Wenn ihr tarifgebunden seid, gilt der Tarifvertrag für beide Seiten, AG und Gewerkschaftsmitglieder. Für Nichtmitglieder gilt er erst einmal nicht, es sei denn im Arbeitsvertrag ist die Bindung an einen / den Tarifvertrag ausdrücklich vereinbart.
So bleibt jetzt dem Arbeitgeber nur, auf jeden einzelnen Mitarbeiter zuzugehen und zu versuchen, eine Änderung des Arbeitsvertrages zu bekommen. Wenn der Mitarbeiter nicht einverstanden ist, kann der Arbeitgeber nur eine Änderungskündigung aussprechen, um seinen Willen durchzusetzen. Hier müsst ihr wieder angehört werden.
Neuen Mitarbeitern kann er natürlich prinzipiell einen entsprechenden Arbeitsvertrag anbieten.
22.03.2023 um 11:06 Uhr
"Das sieht zumindest unser AG anders. Mein AG vereinbart gerne auch temporär mit nicht tarifgebunden MA vertragliche Arbeitszeiten höher als der tarifliche Rahmen.

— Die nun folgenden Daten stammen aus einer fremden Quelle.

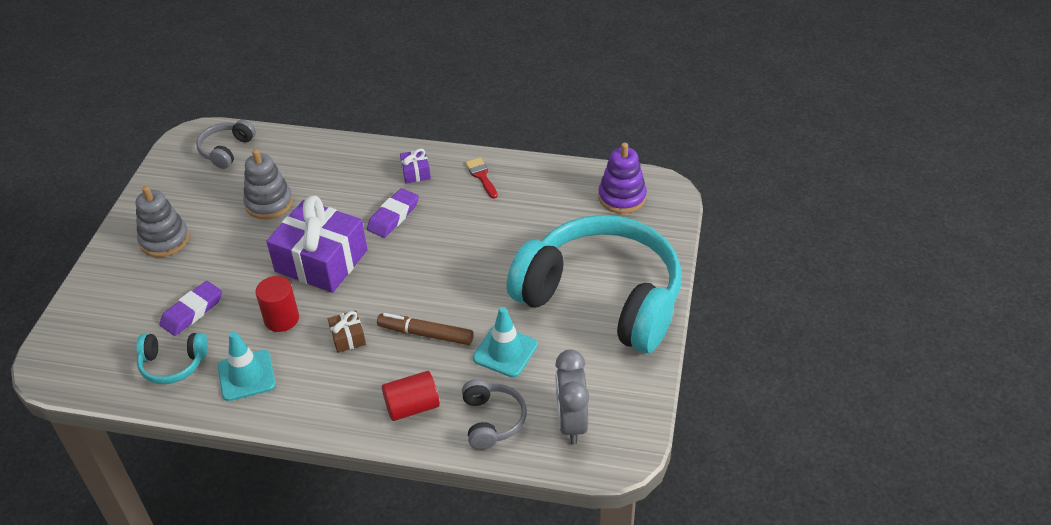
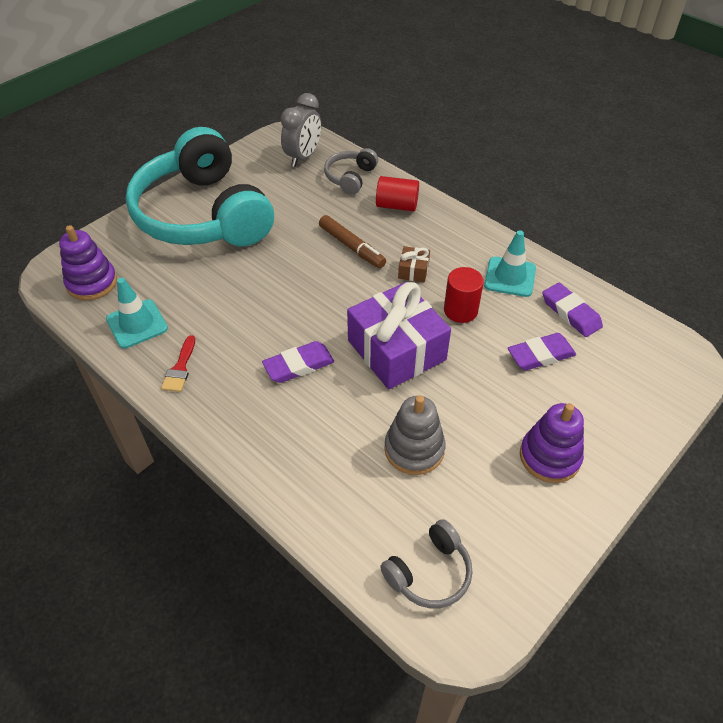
camera: 150 degrees left, 5 degrees up
grey stacking toy [136,186,189,257] -> purple stacking toy [520,403,584,483]
turquoise headphones [136,333,208,384] -> purple eraser [542,283,603,337]
purple gift [400,148,431,183] -> none
turquoise traffic cone [473,307,538,378] -> turquoise traffic cone moved to [106,278,168,348]

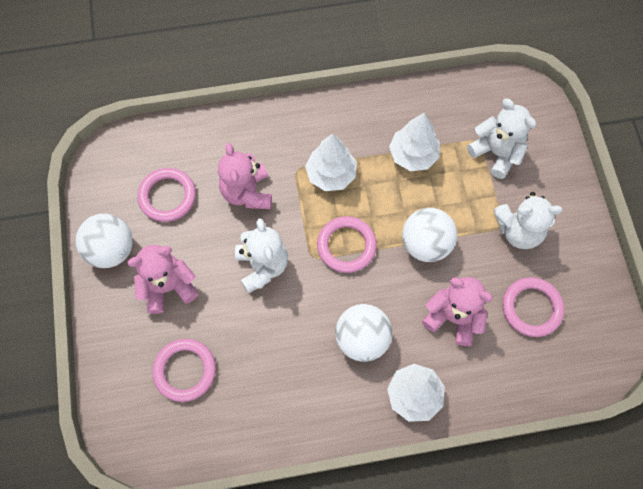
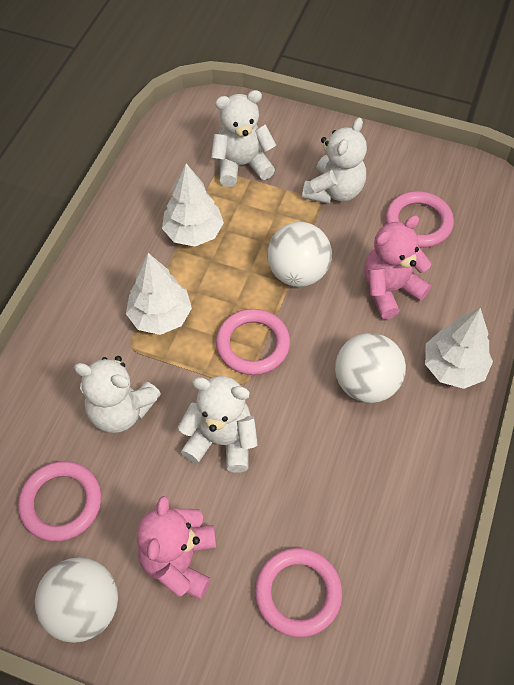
camera: 60 degrees left, 10 degrees down
pink teddy bear [218,143,272,209] -> white teddy bear [74,356,161,433]

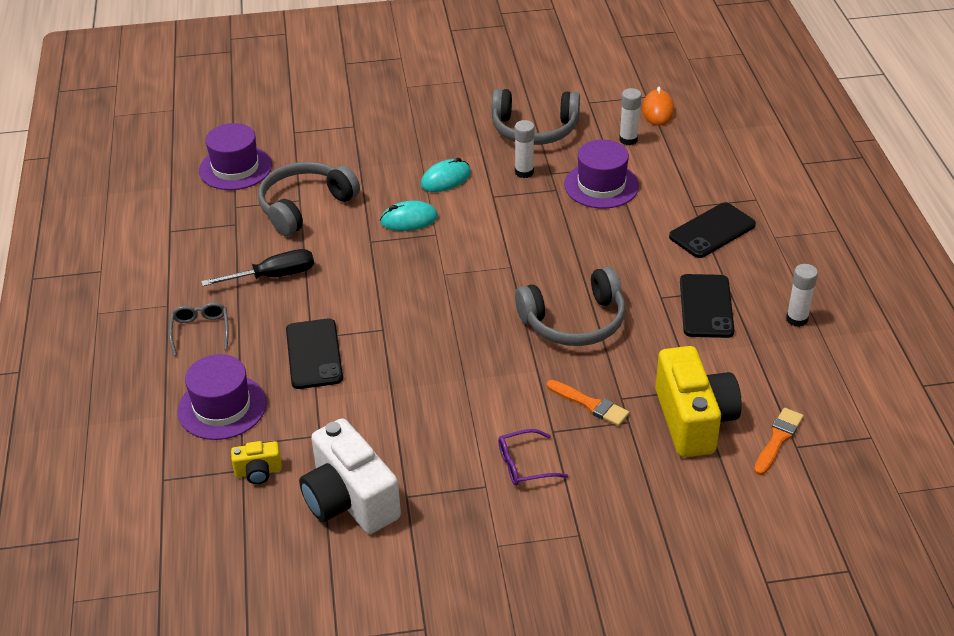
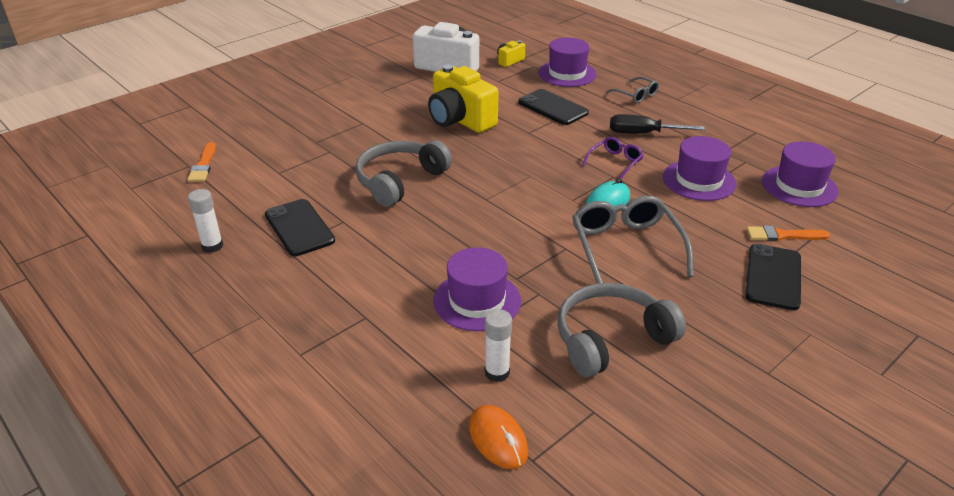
camera: 145 degrees right, 5 degrees down
black screwdriver [201,249,314,286] -> black screwdriver turned 60 degrees clockwise [610,114,705,134]
grey headphones [258,162,360,236] -> purple hat [663,136,737,201]
turquoise mouse [421,158,471,192] -> grey glasses [572,196,694,283]
purple glasses [498,429,569,486] -> purple glasses moved to [582,137,643,179]
white glue stick [514,120,535,178] -> none
orange brush [547,380,629,426] -> orange brush moved to [746,225,830,241]
yellow camera [655,346,742,457] -> yellow camera moved to [428,65,498,133]
black phone [669,202,756,258] -> black phone moved to [745,244,801,310]

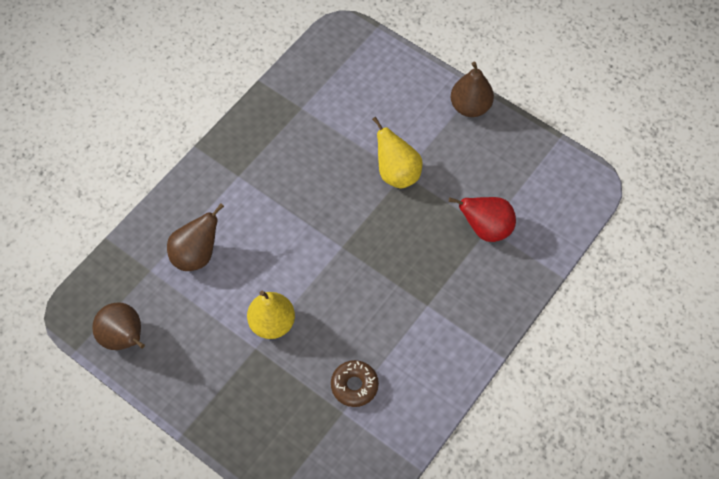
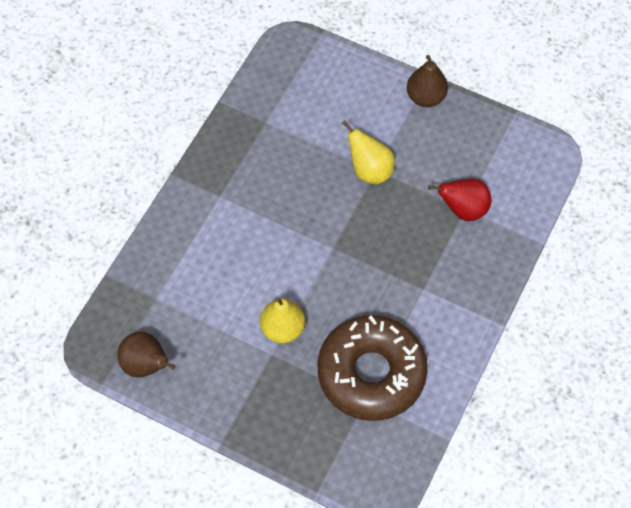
camera: 10 degrees left, 0 degrees up
brown pear [167,203,224,271] -> none
brown donut [331,360,379,407] -> brown donut [317,315,428,421], size x2.43

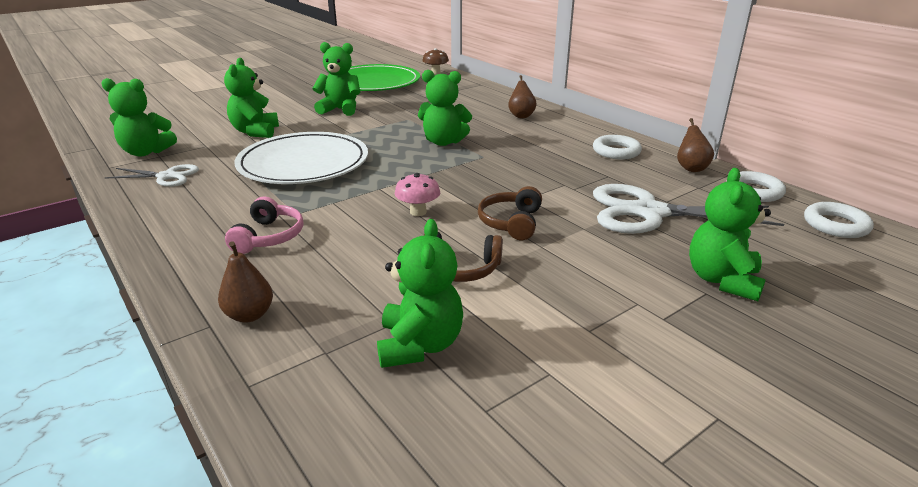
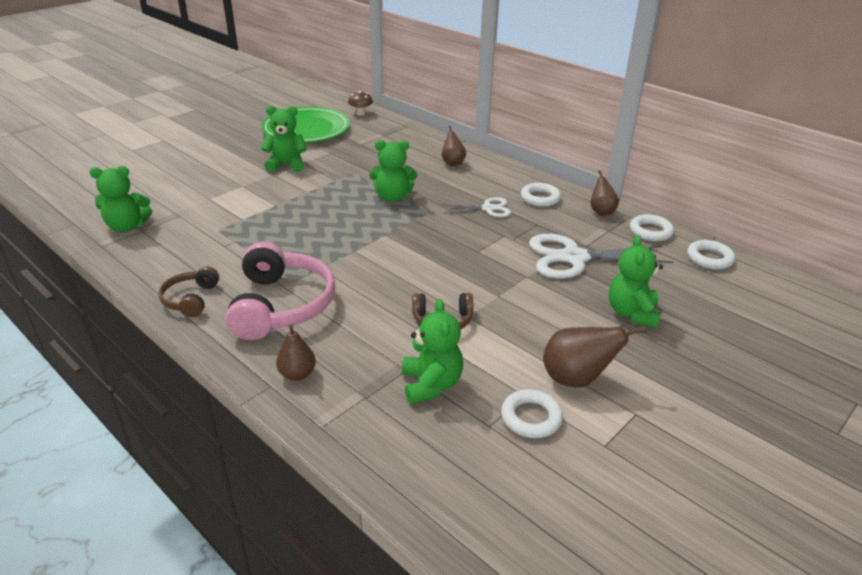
camera: 10 degrees left, 5 degrees up
white scissors [104,164,199,187] -> white scissors moved to [442,197,511,217]
green teddy bear [224,58,279,138] -> none
pink headphones [225,197,303,254] -> pink headphones [225,242,335,340], size x1.90
white plate [235,132,368,184] -> none
pink mushroom [395,173,440,216] -> none
brown headphones [478,186,542,240] -> brown headphones moved to [159,266,219,317]
none -> white ring [501,389,563,438]
none -> brown pear [543,326,647,387]

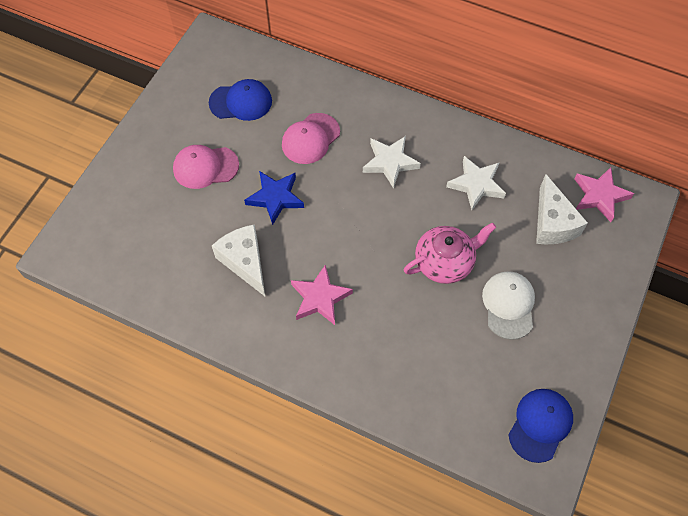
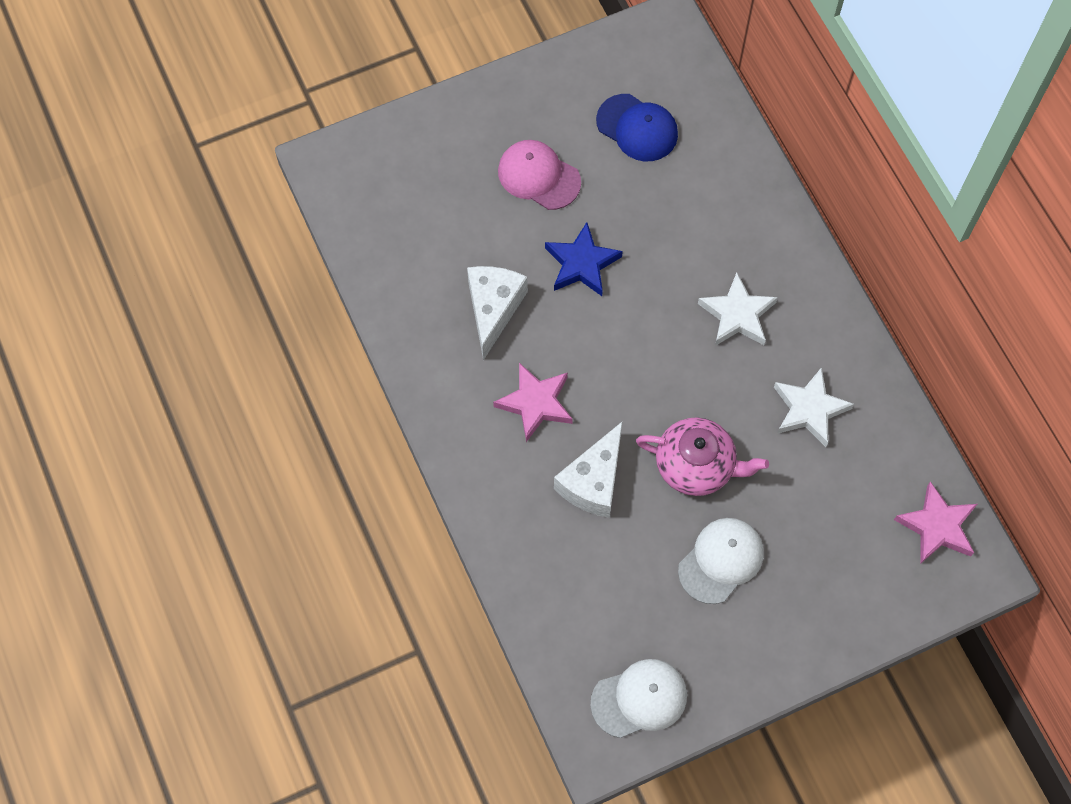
camera: 40 degrees right, 5 degrees up
pink cap [282,113,340,164] -> none
blue cap [508,389,573,463] -> white cap [590,659,687,738]
white cheese [536,174,588,244] -> white cheese moved to [554,421,623,518]

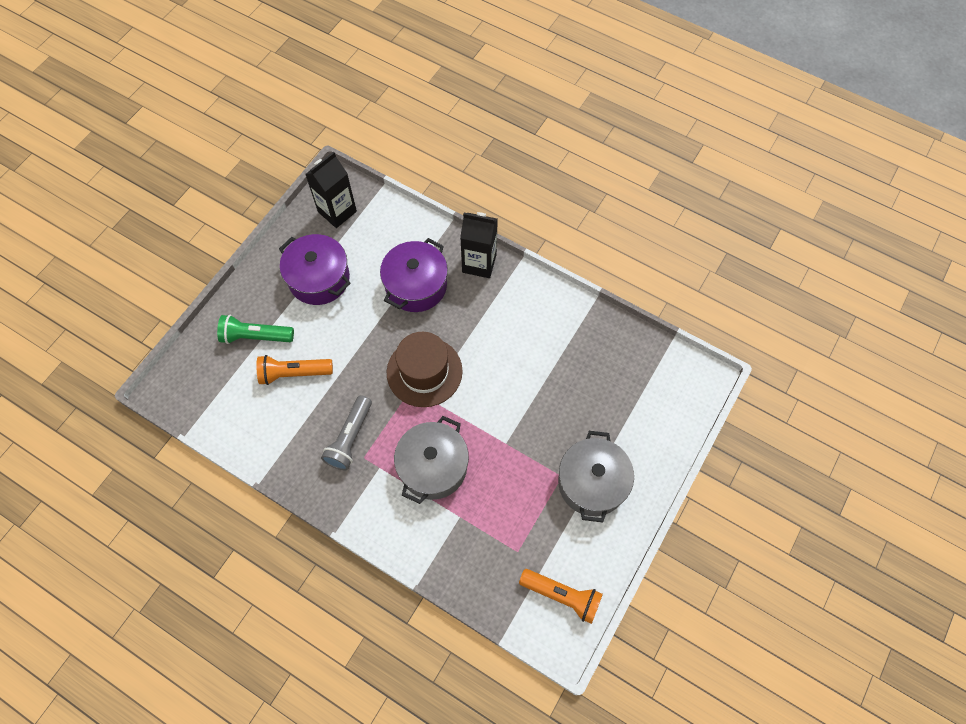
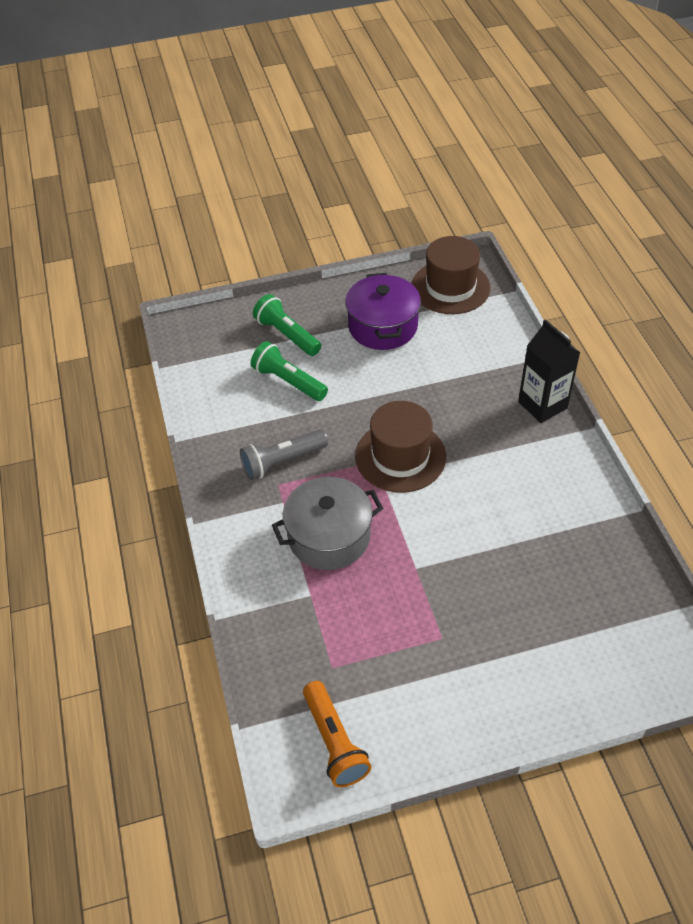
camera: 45 degrees right, 15 degrees down
orange flashlight [256,355,333,385] -> green flashlight [251,341,328,401]
black carton [305,151,357,228] -> brown hat [412,236,490,314]
purple pot [380,238,448,312] -> none
grey pot [558,431,634,523] -> none

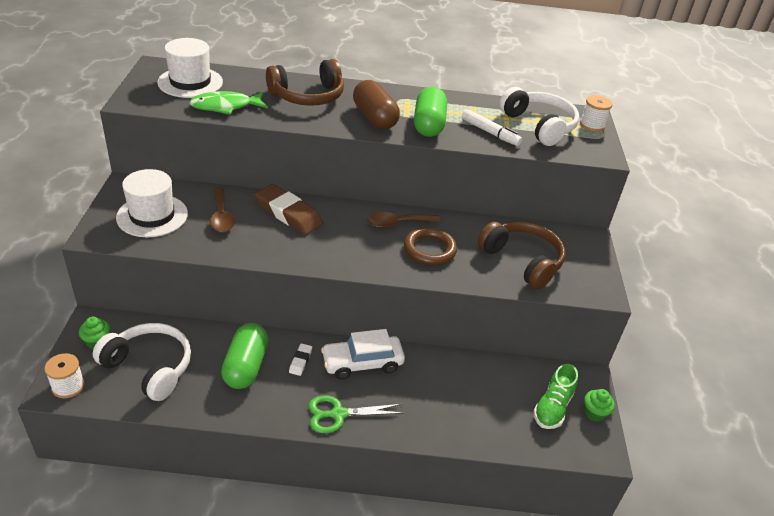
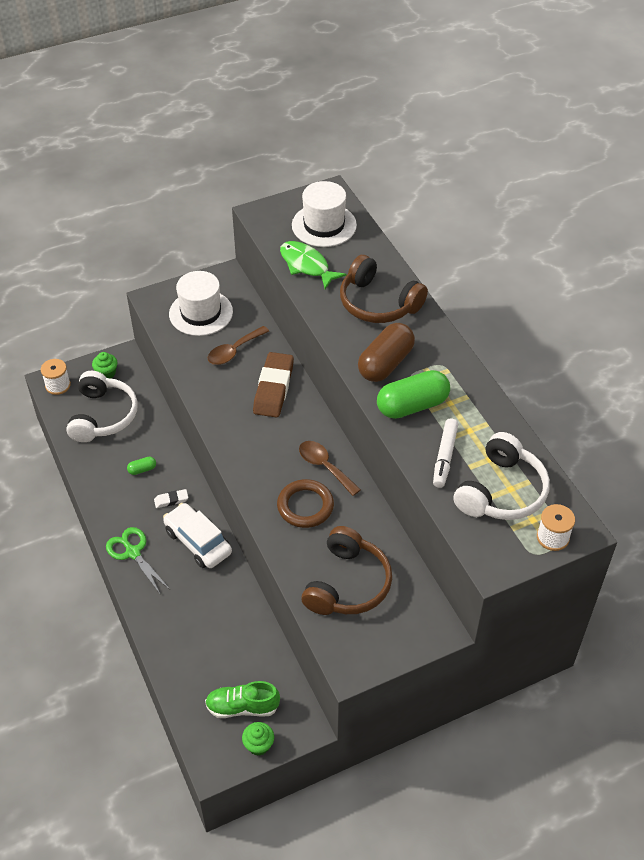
camera: 65 degrees right, 10 degrees up
green capsule [221,323,268,389] -> green capsule [127,457,156,475], size x0.43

Wir hatten dazu mehrere Verfahren und sind nicht durchgedrungen. Auch das LAG hat es nicht so gesehen. Solange es über den Arbeitsvertrag läuft hat man das als nicht mitbestimmt gesehen"
Sehr interessant ... Danke!
22.03.2023 um 12:47 Uhr
Es gibt durchaus Tarifverträge, in denen für einen bestimmten Prozentsatz an Mitarbeitern auch eine höhere Arbeitszeit vereinbart werden kann. Da ist man dann auch raus, da man erst ab einer Erhöhung um 10h pro Woche wieder in der Mitbestimmung für den Einzelnen ist.